November 16, 2009 11:37PM
Before I discovered Stock Drive Products I had a very hard time sourcing reasonably priced mxl pulleys and timing belt. By random luck, though, I found a bunch of plastic 3mm pitch HTD pulleys at a local surplus store. They had 8mm bores *and* just the right diameter to fit between the studding and the smooth rod, along with a nifty optical encoder edge.

Clearly the universe wanted me to use HTD pulleys. Clearly mxl is for chumps.

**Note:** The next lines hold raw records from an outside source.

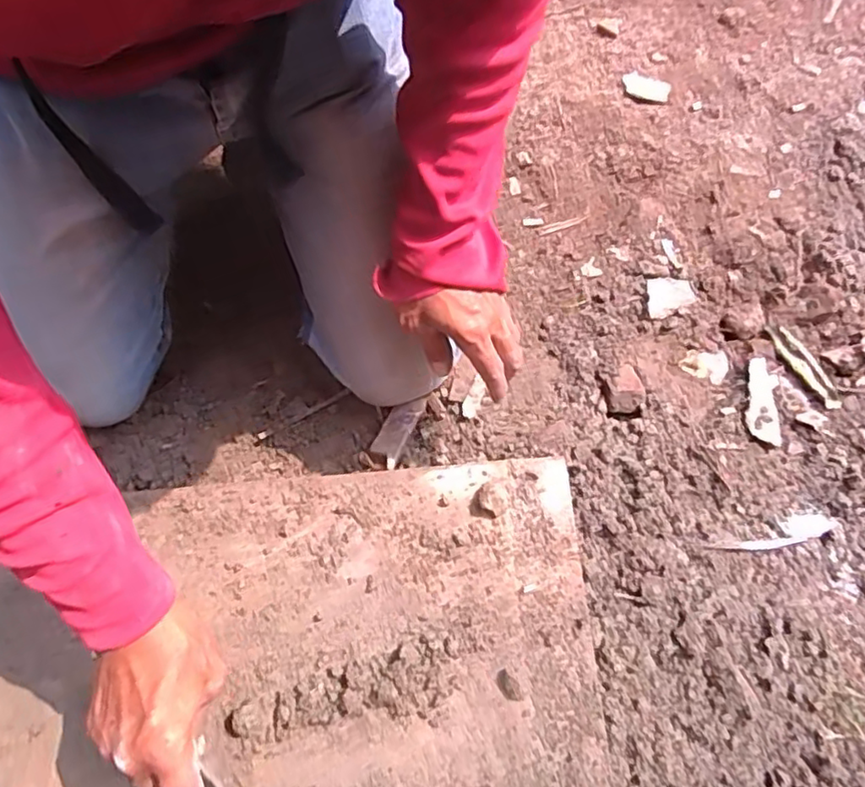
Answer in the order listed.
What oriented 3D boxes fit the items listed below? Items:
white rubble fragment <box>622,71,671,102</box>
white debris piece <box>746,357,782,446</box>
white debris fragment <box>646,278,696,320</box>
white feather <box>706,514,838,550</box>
[{"bbox_3d":[0.280,-0.403,0.806,0.062,0.005,0.036,20,72,9],"label":"white rubble fragment"},{"bbox_3d":[0.343,0.007,0.641,0.034,0.004,0.092,4,70,4],"label":"white debris piece"},{"bbox_3d":[0.268,-0.107,0.691,0.052,0.004,0.049,-1,70,2],"label":"white debris fragment"},{"bbox_3d":[0.328,0.137,0.591,0.125,0.004,0.024,-15,70,-4],"label":"white feather"}]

So, I obtained some HTD belt, and yesterday (finally!) belted up my z axis. The HTD belt seems to works okay-ish mostly, but I immediately noticed that it skipped when the splice point hits at pulley -- it's clearly too stiff, and can't wrap around the radius properly, causing some slippage.

[I also noticed as soon as I took the splicer off that I'd left a left a full turn in the loop, but that didn't seem to effect the drive.]

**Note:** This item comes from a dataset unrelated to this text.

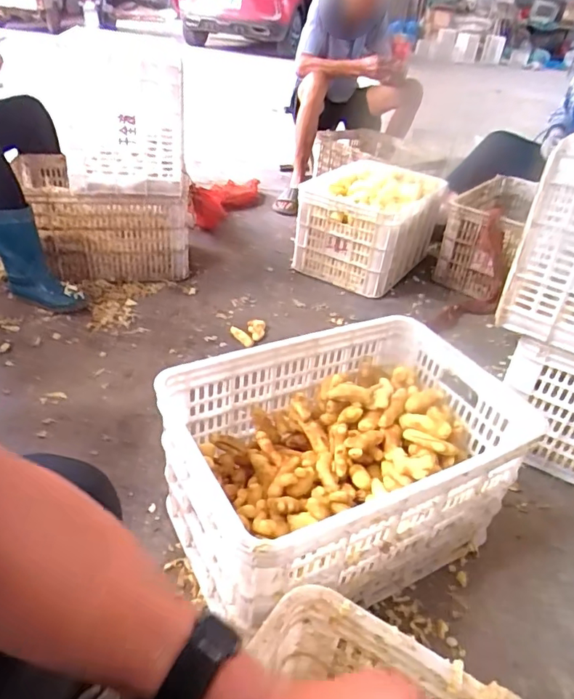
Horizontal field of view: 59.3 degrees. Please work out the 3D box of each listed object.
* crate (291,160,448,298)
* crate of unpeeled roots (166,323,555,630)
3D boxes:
[{"bbox_3d":[0.284,-0.448,1.767,0.375,0.288,0.513,24,38,22],"label":"crate"},{"bbox_3d":[0.094,0.171,0.836,0.525,0.246,0.357,-13,40,-26],"label":"crate of unpeeled roots"}]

Q1 - has anyone experimented with HTD belt for z axis?

Q2 - has anyone experimented with using a channel or constraint attached to the M8 rod in order to force the spliced portion to stay in contact with the pulley?

Q3 -- any suggestions?

Cheers,
L.
Re: High torque drive belt for z axis?
November 17, 2009 04:49AM
My 2 mm and MXL belts do the same thing; despite what I thought was a pretty careful splice, the stiffness, and perhaps a not quite exact distance between the last two spliced teeth causes each pulley to skip a single tooth when the splice travels by. Since it's one tooth in about 800, I haven't worried about it too much, I just check that the bed is level after a few pounds of extruded filament.

I see on the Mendel design, they've moved to a continuous belt with an idler pulley to tension it, getting rid of the funny toothed splice. Years of experience with bicycle chain indicates that fixing a skipping chain is not trivial, especially when it's under a heavy load. Just 0.5% elongation on a bike chain is enough to cause it to skip under load.

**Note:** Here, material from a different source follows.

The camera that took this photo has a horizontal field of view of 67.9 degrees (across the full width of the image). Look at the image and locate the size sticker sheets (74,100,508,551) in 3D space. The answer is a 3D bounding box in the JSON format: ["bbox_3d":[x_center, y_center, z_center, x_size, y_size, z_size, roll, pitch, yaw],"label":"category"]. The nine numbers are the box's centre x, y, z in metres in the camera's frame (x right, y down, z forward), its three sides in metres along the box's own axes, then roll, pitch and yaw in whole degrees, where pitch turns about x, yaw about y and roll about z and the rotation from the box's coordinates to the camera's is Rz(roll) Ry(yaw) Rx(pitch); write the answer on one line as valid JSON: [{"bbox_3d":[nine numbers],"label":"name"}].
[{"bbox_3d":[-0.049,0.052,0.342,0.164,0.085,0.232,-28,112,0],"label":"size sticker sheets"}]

One thing that does help though, is to reduce the friction on the Z axis. On my printed Darwin, I've left out the backlash springs and the upper M8 nuts on the corner brackets, and let gravity do the backlash compensation. That reduces the load on the belt, and reduces the skipping quite a bit.

Wade
Re: High torque drive belt for z axis?
November 17, 2009 08:24AM
"One thing that does help though, is to reduce the friction on the Z axis. On my printed Darwin, I've left out the backlash springs and the upper M8 nuts on the corner brackets, and let gravity do the backlash compensation. That reduces the load on the belt, and reduces the skipping quite a bit."

I'll take a look at that. I literally got the belt on, spun it twice, and had to leave to go home and sleep, so I'm not sure how bad the situation is, but doing it by hand, it looked like it was slipping a fair number of teeth, not just one.